Analysts say the Maoist insurgency in Nepal – which ended in 2006 – inspired Bhutanese refugees after Nepal’s King Gyanendra was forced to abdicate and a new government formed with former rebels.

The ideological affinity with the Nepalese Maoists is evident in the literature the Bhutanese militants disseminate and the similar names they use to describe their movement: the Communist Party of Bhutan, Tiger Forces, the United Revolutionary Front of Bhutan and United Refugee Liberation Army.

“We are preparing a protracted people’s war,” said a 27-year-old leader of the Communist Party of Bhutan.

Enter the NGO’s who busy themselves mucking around in other countries politics, and always eager for more refugees to be resettled in the West.  In all the articles I have read about this group of refugees, not once have I heard anyone say that maybe Nepal could just take its ethnic Nepalese back—they share the same religion, speak the same language and generally share the same culture!    Oh no, let’s just ship them off to live on welfare in crime-ridden cities in the West (next post!).

Bill Frelick, refugee policy director for Human Rights Watch, says the insurgents, who are believed to number between 600 and 1,000, are still too weak to launch an effective revolution. But other analysts say the alliance with militant Indians, the continuing relocation of refugees and recruiting forays into Bhutan are worrisome signs.

In 2006, the United States and a handful of other Western countries offered to resettle more than 70,000 Nepalese refugees. About 7,000 have already left the camps and the rest will be gone within four years, according to the U.N. High Commissioner for Refugees.

The UN and the NGO’s told our US State Department (Ellen Sauerbrey at the time) to jump and we did.  The US has promised to take 60,000 Bhutanese (really Nepalese) over the next 5 years.

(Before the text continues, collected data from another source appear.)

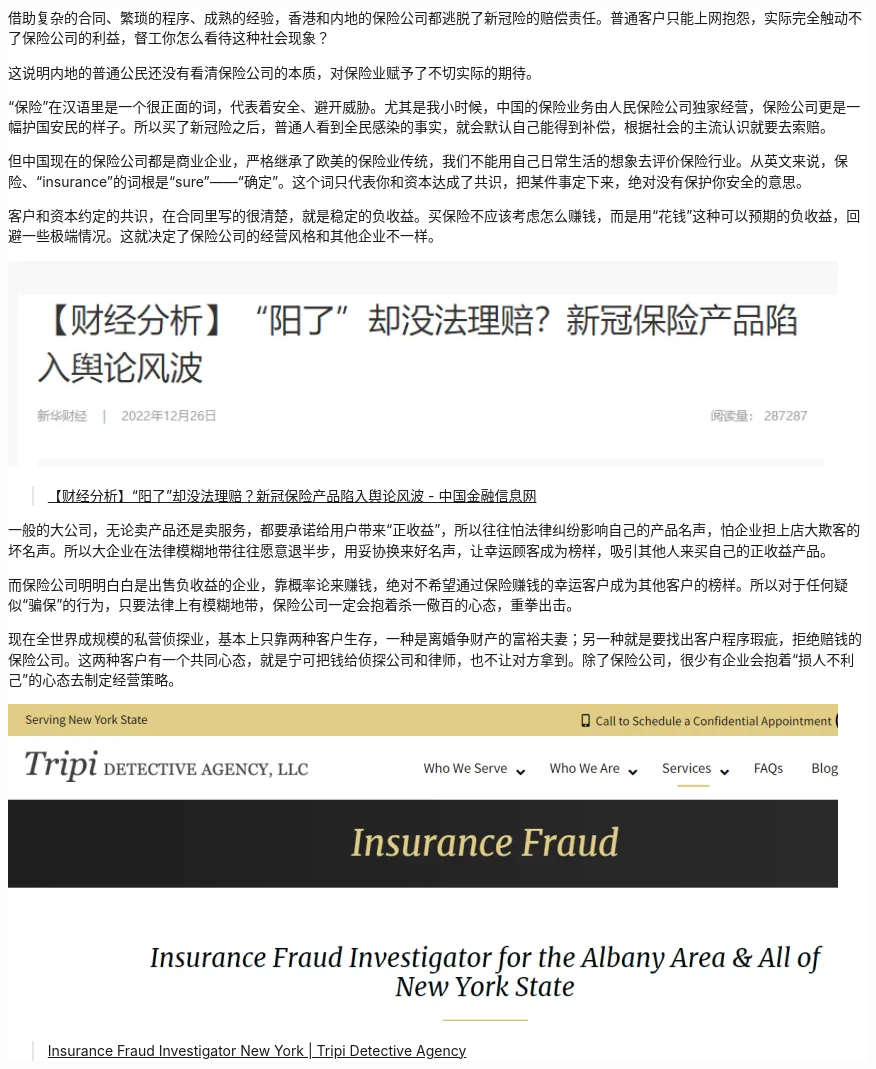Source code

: 借助复杂的合同、繁琐的程序、成熟的经验，香港和内地的保险公司都逃脱了新冠险的赔偿责任。普通客户只能上网抱怨，实际完全触动不了保险公司的利益，督工你怎么看待这种社会现象？

这说明内地的普通公民还没有看清保险公司的本质，对保险业赋予了不切实际的期待。

“保险”在汉语里是一个很正面的词，代表着安全、避开威胁。尤其是我小时候，中国的保险业务由人民保险公司独家经营，保险公司更是一幅护国安民的样子。所以买了新冠险之后，普通人看到全民感染的事实，就会默认自己能得到补偿，根据社会的主流认识就要去索赔。

但中国现在的保险公司都是商业企业，严格继承了欧美的保险业传统，我们不能用自己日常生活的想象去评价保险行业。从英文来说，保险、“insurance”的词根是“sure”——“确定”。这个词只代表你和资本达成了共识，把某件事定下来，绝对没有保护你安全的意思。

客户和资本约定的共识，在合同里写的很清楚，就是稳定的负收益。买保险不应该考虑怎么赚钱，而是用“花钱”这种可以预期的负收益，回避一些极端情况。这就决定了保险公司的经营风格和其他企业不一样。

![](/images/btnews/btnews/0501_0600/0576/0d66d6f5-460f-4ab3-a1fe-949af88ccd4a.webp)

> [【财经分析】“阳了”却没法理赔？新冠保险产品陷入舆论风波 - 中国金融信息网](https://www.cnfin.com/yw-lb/detail/20221226/3773262_1.html)

一般的大公司，无论卖产品还是卖服务，都要承诺给用户带来“正收益”，所以往往怕法律纠纷影响自己的产品名声，怕企业担上店大欺客的坏名声。所以大企业在法律模糊地带往往愿意退半步，用妥协换来好名声，让幸运顾客成为榜样，吸引其他人来买自己的正收益产品。

而保险公司明明白白是出售负收益的企业，靠概率论来赚钱，绝对不希望通过保险赚钱的幸运客户成为其他客户的榜样。所以对于任何疑似“骗保”的行为，只要法律上有模糊地带，保险公司一定会抱着杀一儆百的心态，重拳出击。

现在全世界成规模的私营侦探业，基本上只靠两种客户生存，一种是离婚争财产的富裕夫妻；另一种就是要找出客户程序瑕疵，拒绝赔钱的保险公司。这两种客户有一个共同心态，就是宁可把钱给侦探公司和律师，也不让对方拿到。除了保险公司，很少有企业会抱着“损人不利己”的心态去制定经营策略。

![](/images/btnews/btnews/0501_0600/0576/002ea569-2189-4a13-a478-f779e2313ba8.webp)

> [Insurance Fraud Investigator New York | Tripi Detective Agency](https://www.tripidetectiveagency.com/services/insurance-fraud/)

The Maoists have been fighting to keep their fellow Nepalese in the camps.  But, there could be a silver lining for the Maoists if people are resettled.  Is Frelick now having a little remorse about pushing resettlement?

Frelick said the insurgents could take advantage of the resettlement program by using future remittances to buy weapons and having camps void of more restrained voices. “You could end up with all the more moderate people leaving the camps,” he said.

Wouldn’t it have made more sense to let Bhutan and Nepal work this out themselves instead of letting NGO’s and the UN micro-manage every dispute over territory and culture in every tiny corner of the world?